- _Work order_
Draw out every line with the word "that" from the listing below.

Segment Open

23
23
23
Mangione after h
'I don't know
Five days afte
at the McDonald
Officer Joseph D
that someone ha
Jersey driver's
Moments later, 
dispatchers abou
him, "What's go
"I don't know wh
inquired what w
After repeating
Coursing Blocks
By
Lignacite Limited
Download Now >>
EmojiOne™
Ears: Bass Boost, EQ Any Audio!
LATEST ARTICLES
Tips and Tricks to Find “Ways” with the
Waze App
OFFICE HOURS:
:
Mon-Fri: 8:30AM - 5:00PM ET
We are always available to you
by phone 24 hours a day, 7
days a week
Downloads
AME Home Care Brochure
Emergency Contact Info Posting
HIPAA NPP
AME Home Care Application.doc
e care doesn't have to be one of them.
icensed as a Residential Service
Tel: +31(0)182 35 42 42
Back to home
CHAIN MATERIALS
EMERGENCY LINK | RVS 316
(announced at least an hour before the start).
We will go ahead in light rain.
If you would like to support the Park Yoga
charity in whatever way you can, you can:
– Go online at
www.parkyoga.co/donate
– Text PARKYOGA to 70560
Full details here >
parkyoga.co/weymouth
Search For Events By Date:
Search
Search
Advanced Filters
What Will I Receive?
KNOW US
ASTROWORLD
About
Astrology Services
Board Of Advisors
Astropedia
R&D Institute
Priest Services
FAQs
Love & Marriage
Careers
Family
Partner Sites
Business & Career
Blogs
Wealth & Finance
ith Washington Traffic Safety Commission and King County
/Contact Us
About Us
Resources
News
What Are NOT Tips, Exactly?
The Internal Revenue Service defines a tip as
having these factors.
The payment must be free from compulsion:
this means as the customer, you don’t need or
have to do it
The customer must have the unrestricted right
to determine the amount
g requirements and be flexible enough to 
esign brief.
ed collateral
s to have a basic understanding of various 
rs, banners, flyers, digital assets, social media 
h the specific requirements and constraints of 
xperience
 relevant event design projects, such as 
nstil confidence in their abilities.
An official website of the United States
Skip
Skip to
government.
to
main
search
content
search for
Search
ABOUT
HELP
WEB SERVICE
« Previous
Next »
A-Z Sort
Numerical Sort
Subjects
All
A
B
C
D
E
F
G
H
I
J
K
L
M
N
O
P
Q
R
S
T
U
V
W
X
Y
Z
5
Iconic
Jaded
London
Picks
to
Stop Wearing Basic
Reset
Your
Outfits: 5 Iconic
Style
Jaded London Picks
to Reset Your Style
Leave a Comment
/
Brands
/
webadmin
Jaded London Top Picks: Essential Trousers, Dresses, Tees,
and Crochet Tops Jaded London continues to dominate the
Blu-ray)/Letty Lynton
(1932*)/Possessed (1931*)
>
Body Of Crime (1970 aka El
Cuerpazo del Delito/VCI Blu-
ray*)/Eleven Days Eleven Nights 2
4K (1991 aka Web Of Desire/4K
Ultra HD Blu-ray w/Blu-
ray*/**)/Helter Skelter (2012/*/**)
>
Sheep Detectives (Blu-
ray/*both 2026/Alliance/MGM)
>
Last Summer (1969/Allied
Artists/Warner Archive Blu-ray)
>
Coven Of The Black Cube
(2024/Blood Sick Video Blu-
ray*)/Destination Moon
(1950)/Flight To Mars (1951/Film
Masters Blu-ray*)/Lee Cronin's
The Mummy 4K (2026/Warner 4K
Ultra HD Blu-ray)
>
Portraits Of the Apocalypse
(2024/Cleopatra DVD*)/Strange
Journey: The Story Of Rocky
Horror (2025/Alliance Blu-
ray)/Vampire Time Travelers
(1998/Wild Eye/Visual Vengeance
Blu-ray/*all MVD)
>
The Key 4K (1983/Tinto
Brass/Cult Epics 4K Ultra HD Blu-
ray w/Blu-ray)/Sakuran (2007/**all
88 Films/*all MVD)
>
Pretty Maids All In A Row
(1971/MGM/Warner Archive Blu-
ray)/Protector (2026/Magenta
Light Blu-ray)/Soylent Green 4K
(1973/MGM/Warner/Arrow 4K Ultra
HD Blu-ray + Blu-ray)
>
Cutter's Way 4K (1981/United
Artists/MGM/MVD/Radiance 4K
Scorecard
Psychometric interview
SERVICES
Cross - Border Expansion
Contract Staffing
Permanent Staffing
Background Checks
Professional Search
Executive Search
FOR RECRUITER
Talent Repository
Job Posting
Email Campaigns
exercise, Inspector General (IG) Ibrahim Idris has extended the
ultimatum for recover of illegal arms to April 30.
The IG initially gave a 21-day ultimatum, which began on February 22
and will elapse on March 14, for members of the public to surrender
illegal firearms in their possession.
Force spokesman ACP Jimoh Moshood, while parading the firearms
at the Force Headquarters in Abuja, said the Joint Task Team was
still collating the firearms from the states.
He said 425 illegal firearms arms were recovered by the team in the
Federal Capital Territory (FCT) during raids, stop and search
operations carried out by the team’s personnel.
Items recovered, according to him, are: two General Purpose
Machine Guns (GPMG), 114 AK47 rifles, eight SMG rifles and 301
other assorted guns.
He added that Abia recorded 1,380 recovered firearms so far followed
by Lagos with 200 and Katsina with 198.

Segment Closed

- _Answer to this task_
that someone ha
He added that Abia recorded 1,380 recovered firearms so far followed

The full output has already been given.